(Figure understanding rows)

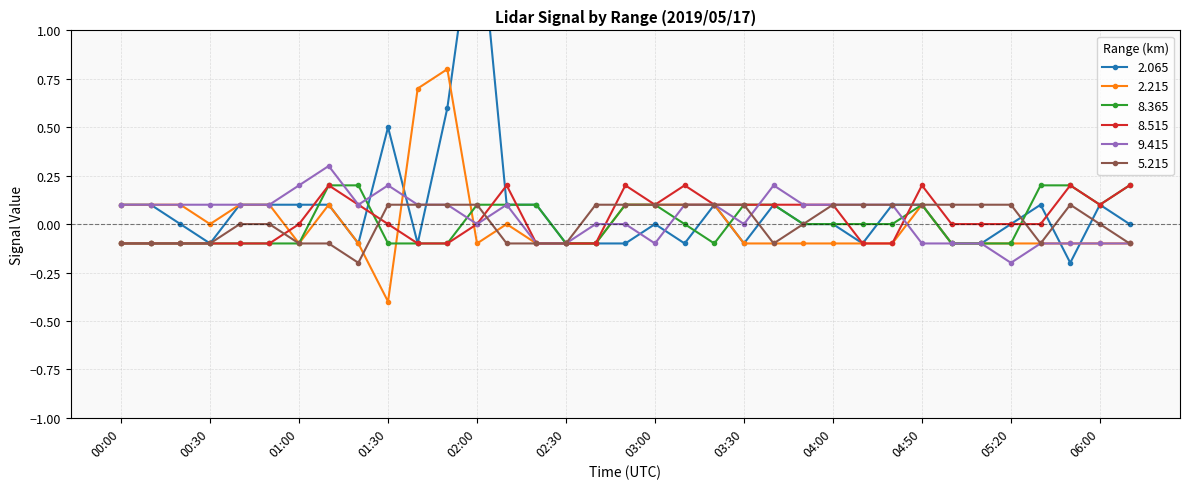

What is the total value across all series at 02:00?

1.8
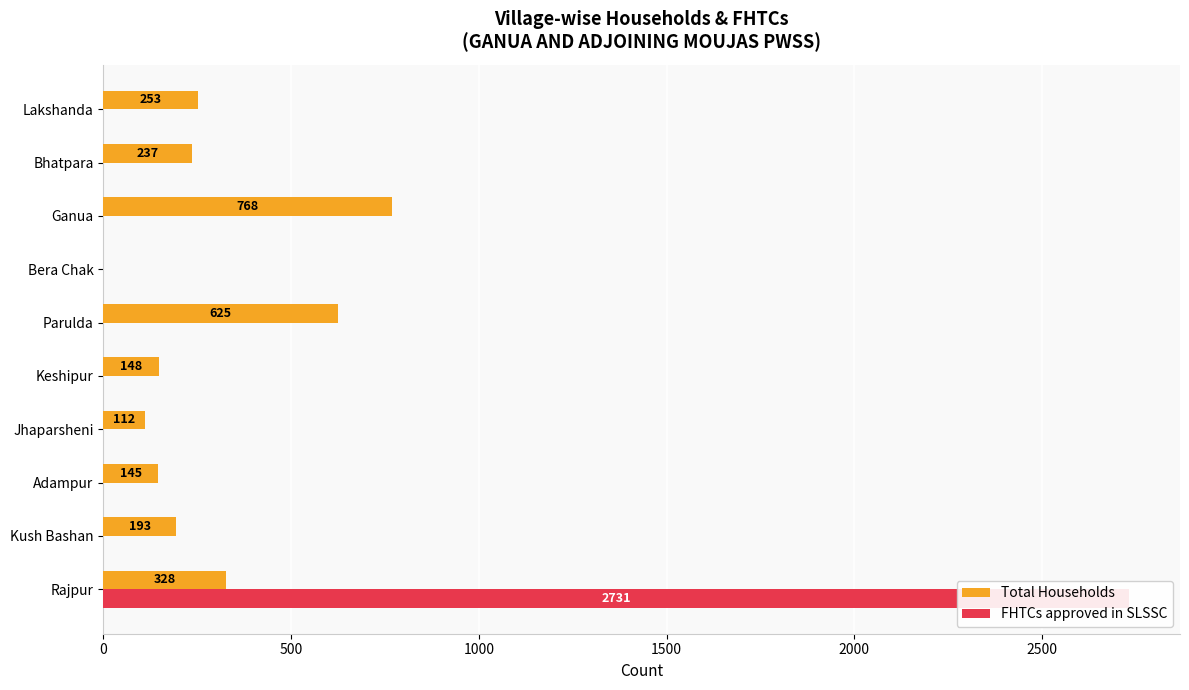

Reading left to right, transcribe all the data shown in this chart.

Total Households: 328	193	145	112	148	625	0	768	237	253
FHTCs approved in SLSSC: 2731	0	0	0	0	0	0	0	0	0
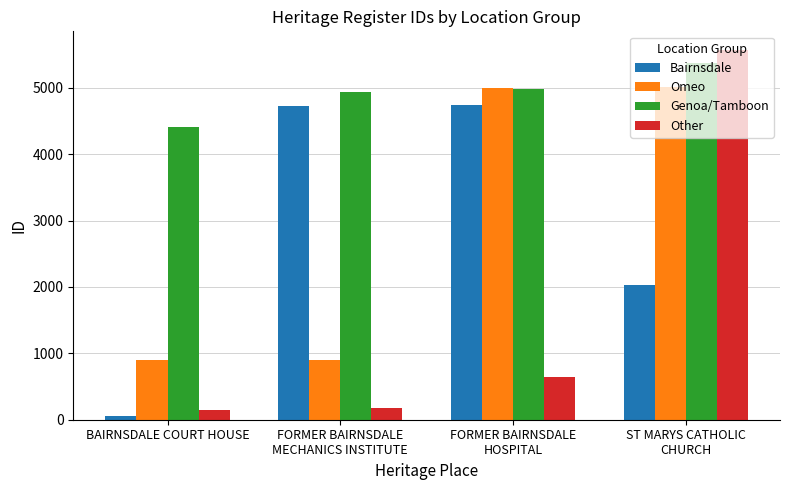

What position from the right is BAIRNSDALE COURT HOUSE?

4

• TO-DO ITEM:
Transcribe every row above word for word, leaving out the pictures.

• EXERCISE OUTPUT:
What is the total value across all series at 02:00?

1.8

Reading left to right, transcribe all the data shown in this chart.

Total Households: 328	193	145	112	148	625	0	768	237	253
FHTCs approved in SLSSC: 2731	0	0	0	0	0	0	0	0	0

What position from the right is BAIRNSDALE COURT HOUSE?

4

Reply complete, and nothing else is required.